◆ GIVEN PASSAGE ◆

──────────

Since the 1970s, waterfall was the de-facto project management approach. Until agile came along in the early 2000s and changed the way that individuals and teams build products or solve problems.
Some leaders are asking whether agile is just hype, whereas others are approaching the adoption of agile more practically. At the end of the day, both agile and waterfall are approaches to creating plans and delivering on them—even if they help organizations to achieve this in very different ways.
Which causes them to ask one question… Can agile and waterfall co-exist?
Agile and waterfall program/project management can co-exist. The reality in many organizations is that they already do. Agile is better-suited for projects with a high degree of change and uncertainty, whereas waterfall is best for projects where the scope and timeline are foreseeable and stable.
In this post, we’ll explore what are the key differences between agile and waterfall that cause this conflict in the first place—and what that means for initiatives, programs, and projects where choosing one, the other, or both is complicated to do.
The conflict between agile and waterfall comes from two key differences:
- Agile is an empirical approach to managing projects and waterfall is a predictive one;
- Agile prescribes an iterative and incremental approach to getting things done. Work in waterfall is done in a linear and sequential manner.
Before we talk about how agile and waterfall can co-exist, let’s take some time to see why that co-existence is a challenge in the first place.
Empirical vs. Predictive Process Control
The premise of waterfall is that a project team can determine what work needs to be done before the start of the project—and commit to delivering a specific scope by a specific date. Waterfall also assumes that the surrounding environment of the project team is going to allow them to protect the scope and date from change.

──────────

◆ STORED ROWS ◆
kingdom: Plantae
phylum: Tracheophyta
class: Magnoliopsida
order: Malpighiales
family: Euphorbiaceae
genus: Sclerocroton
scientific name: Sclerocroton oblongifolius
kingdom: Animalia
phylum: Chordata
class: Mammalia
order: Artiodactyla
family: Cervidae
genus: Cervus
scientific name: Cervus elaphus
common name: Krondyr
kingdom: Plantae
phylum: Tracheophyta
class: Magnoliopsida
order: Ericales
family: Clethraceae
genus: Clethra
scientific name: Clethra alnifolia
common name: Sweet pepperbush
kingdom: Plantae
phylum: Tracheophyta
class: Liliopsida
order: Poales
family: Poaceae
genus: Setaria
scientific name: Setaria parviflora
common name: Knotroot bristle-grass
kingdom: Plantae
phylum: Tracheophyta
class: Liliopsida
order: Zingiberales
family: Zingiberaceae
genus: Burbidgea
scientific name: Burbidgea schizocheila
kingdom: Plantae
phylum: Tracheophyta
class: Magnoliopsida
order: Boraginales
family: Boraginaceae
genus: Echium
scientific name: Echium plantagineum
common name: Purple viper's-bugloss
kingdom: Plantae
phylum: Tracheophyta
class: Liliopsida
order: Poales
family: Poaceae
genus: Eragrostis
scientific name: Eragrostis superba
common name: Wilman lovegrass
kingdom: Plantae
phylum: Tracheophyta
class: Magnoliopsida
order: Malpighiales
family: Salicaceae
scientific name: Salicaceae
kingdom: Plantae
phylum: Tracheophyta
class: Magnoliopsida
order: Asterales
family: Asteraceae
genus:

──────────

◆ WORK TO DO ◆
Continue the piece on agile versus waterfall project management, picking up after its last sentence.

◆ RESPONSE TO THE EXERCISE ◆
Agile is based on empiricism, the theory that knowledge can only come from experience. Empiricism began in the 17th century as scientists sought out to build knowledge by making hypotheses for how the world worked, then observing and measuring how it actually worked to prove these hypotheses right or wrong.
Since the agile movement started in 2001, to say that agile vs. waterfall is a heated debate is a major understatement. Depending on which camp you talk to, they’ll either tell you that one or the other is completely counterproductive for managing projects effectively.
I’m going to make the unpopular statement in both camps and tell you that there’s pros and cons to each. Which approach is more suitable for your organization and for your team will depend on a number of factors. Here’s why…
When talking about agile vs. waterfall project management, I often compare agile to a compass and waterfall to a map.
A map is pretty much useless in unexplored territory. When there’s no beaten path to walk on, you need a compass that helps you keep your course as you make your way through the unknown.
A compass is highly impractical for finding your way around in a crowded city. You need a map that allows you to navigate the boroughs, streets, and buildings.
Let’s see what happens when you apply the same reasoning to managing projects instead of navigating territories.
Waterfall is the better project management approach for projects where it’s clear what needs to be done—and that definition is not likely (or supposed) to change by the time the project is over. Waterfall works especially well in stable and regulated environments where what needs to be done and how it should be done are, to a large extent, determined in advance.
Agile is more suitable for projects where the vision, mission, goals, and/or objectives are clear, but the implementation approach and deliverables are not. This is especially true for volatile, uncertain, complex, and ambiguous (VUCA) environments that add a high degree of variability to how the outcomes are going to be achieved.
In the early days of Scrum, the most popular agile framework today, its creators Jeff Sutherland and Ken Schwaber collaborated with a group of industrial process control specialists at DuPont.
Industrial process control is the science of monitoring and controlling machines, systems, and processes at production plants across a large number of industries. Industrial process control is especially important in the chemicals industry, where the consistency and safety of the production process is often manufacturers’ number one concern.
Founded in Delaware in 1897, DuPont is one of the leading chemicals companies in the world.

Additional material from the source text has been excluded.